“I can’t breathe.”
George Floyd said that 16 times, as a circle of onlookers watched, helpless.
For those of us in health care, those words compel action. “I can’t breathe” means that we must act. We must help. We have to rush in.
Like many, I watched the video of George Floyd’s death with horror. I wondered how I could have helped. Perhaps I could have used my privilege to intervene. “I’m a medical professional,” I would tell the officers. Instead, I felt helpless and devastated.
George Floyd’s murder ripped away the veil over American Racism this week. Its brutal and ugly face is visible to all who would see. It can't be misinterpreted, talked away, or ignored.
We should feel ashamed. This is not the first time our black friends, black colleagues, black coworkers have said, in their own way, “I can’t breathe.” They have told us when they don’t feel safe - for themselves and for their children. They have told us of the fear that the vigilante, or even someone sworn to protect them, could do them harm. And all too often, we have been bystanders. Sympathetic, but bystanders.
The risk of being killed by the police is more than twice as high among black men and boys as white men and boys. But institutional and structural racism is not just about policing. In our work in public health it is also an unavoidable fact: black Americans are also more than twice as likely to be killed by COVID-19. Why? They’re working the essential jobs that expose them to the virus. They’re more likely to have chronic conditions that put them at higher risk. When they end up at the hospital, studies have shown that they are more likely to get worse care. All of these risks are higher if you are Black in America. We cannot avoid the role of racism in that, nor in the protests and violence happening today.

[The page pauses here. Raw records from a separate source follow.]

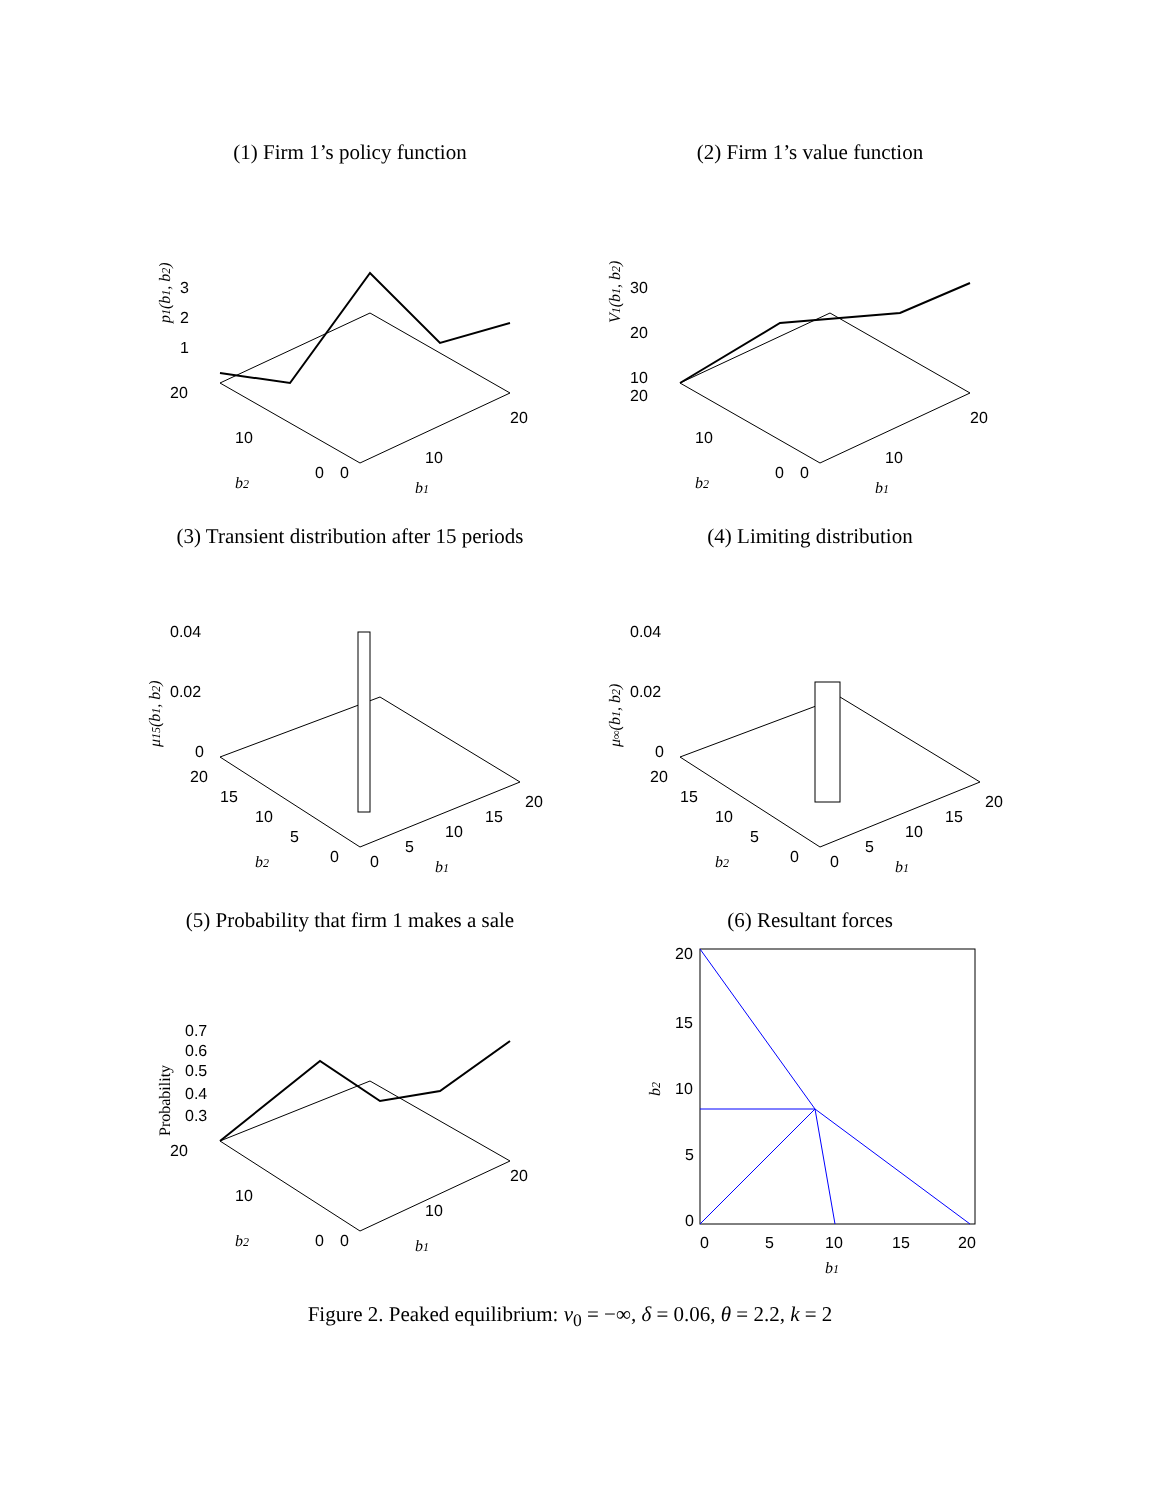(1) Firm 1’s policy function
3
2
1
20
10
0
0
10
20
b2
b1
p1(b1, b2)
(2) Firm 1’s value function
30
20
10
20
10
0
0
10
20
b2
b1
V1(b1, b2)
(3) Transient distribution after 15 periods
0.04
0.02
0
20
15
10
5
0
0
5
10
15
20
b2
b1
μ15(b1, b2)
(4) Limiting distribution
0.04
0.02
0
20
15
10
5
0
0
5
10
15
20
b2
b1
μ∞(b1, b2)
(5) Probability that firm 1 makes a sale
0.7
0.6
0.5
0.4
0.3
20
10
0
0
10
20
b2
b1
Probability
(6) Resultant forces
20
15
10
5
0
0
5
10
15
20
b1
b2
Figure 2. Peaked equilibrium: v<sub>0</sub> = −∞, δ = 0.06, θ = 2.2, k = 2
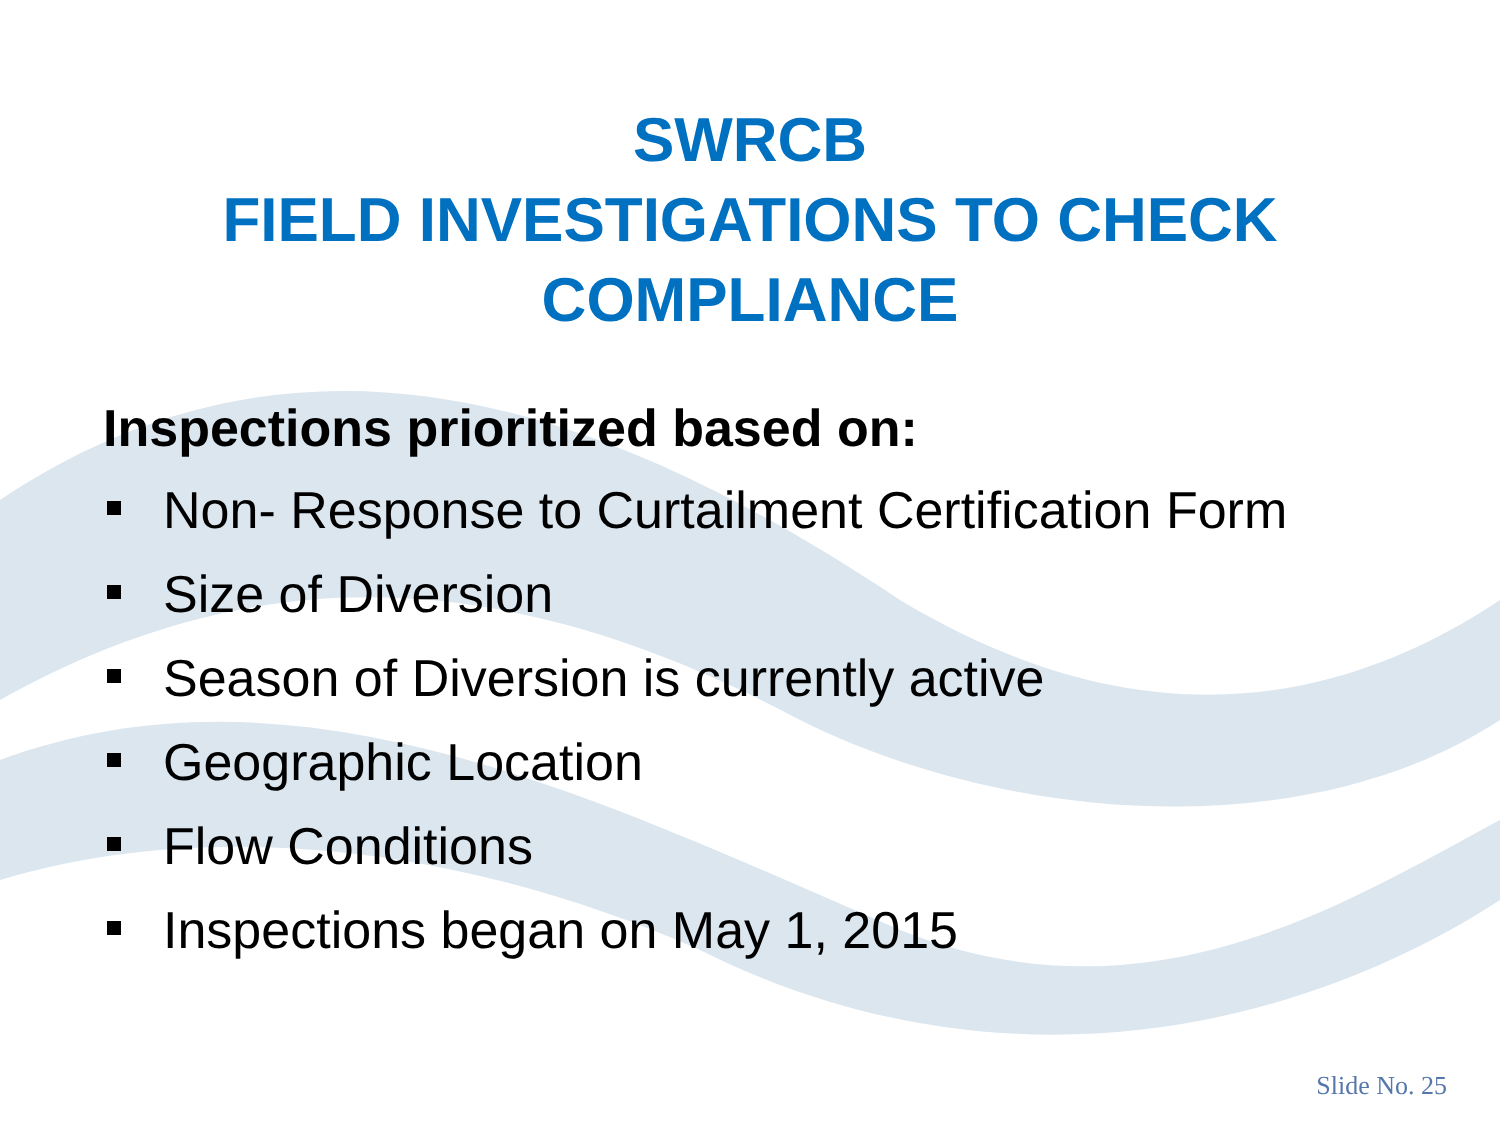SWRCB
FIELD INVESTIGATIONS TO CHECK
COMPLIANCE
Inspections prioritized based on:
Non- Response to Curtailment Certification Form
Size of Diversion
Season of Diversion is currently active
Geographic Location
Flow Conditions
Inspections began on May 1, 2015
Slide No. 25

In his Letter from Birmingham Jail, written before the major legislative successes of the Civil Rights Movement, Martin Luther King, Jr. lamented:
I must confess that over the past few years I have been gravely disappointed with the white moderate...who is more devoted to "order" than to justice; who prefers a negative peace which is the absence of tension to a positive peace which is the presence of justice; who constantly says: "I agree with you in the goal you seek, but I cannot agree with your methods of direct action"; who paternalistically believes he can set the timetable for another man's freedom; who lives by a mythical concept of time and who constantly advises [us] to wait for a "more convenient season." Shallow understanding from people of good will is more frustrating than absolute misunderstanding from people of ill will.
We cannot settle for shallow understanding. We cannot accept the absence of tension, when the presence of justice is in our grasp. We must not be bystanders.
Today, at Aledade, we have a diversity of perspectives. Some feel the pain more directly than I ever could. Some are afraid — afraid of the chaos, of peaceful protests becoming violent, of contemptible opportunists taking advantage of that chaos to loot and fan the flames. Some are worried about what will happen in electoral politics because of this. But I think that, as Dr. King wrote, it’s not time to overly focus on being strategic, or to worry about whether it’s this season or next season.
I believe that good can come even from this. I believe that good can come.
I believe that we need to reform, fundamentally, how we police in America. I believe that we need to reform, fundamentally, how our health care system cares for black communities. I believe that we need to make these deep, substantive changes so that black Americans get the security and the health that every American deserves.
We cannot be bystanders. Either for our communities, or for those we serve.
In North Minneapolis there’s a clinic called Broadway Family Medicine. Over the weekend, during the protests, their building was looted and destroyed. The residents and the medical director of that clinic support the protests. They call themselves “casualties” not “victims.” And when the smoke cleared they got right back to work. The following day, they brought in a team of volunteers to sweep up the broken glass and loose bricks. They set up a clinic in the parking lot. They began offering free medical supplies, formula, diapers, food and other resources to their patients and the entire community. They show us how to be more than bystanders.
This company will also be more than bystanders. We’re going to take a minute of silence and then we will find our paths to action. We will support and protect our black and brown colleagues and friends. We will listen to the guidance of our Black and African Diaspora Affinity Resource Group, reminding us to be aware that this is happening and it is wrong, to educate each other, and to come together in collective effort. We will support our practices facing these challenges on the front lines.
Because we are no longer going to be on the edge of the circle, watching helplessly. We will not stand by when others cannot breathe.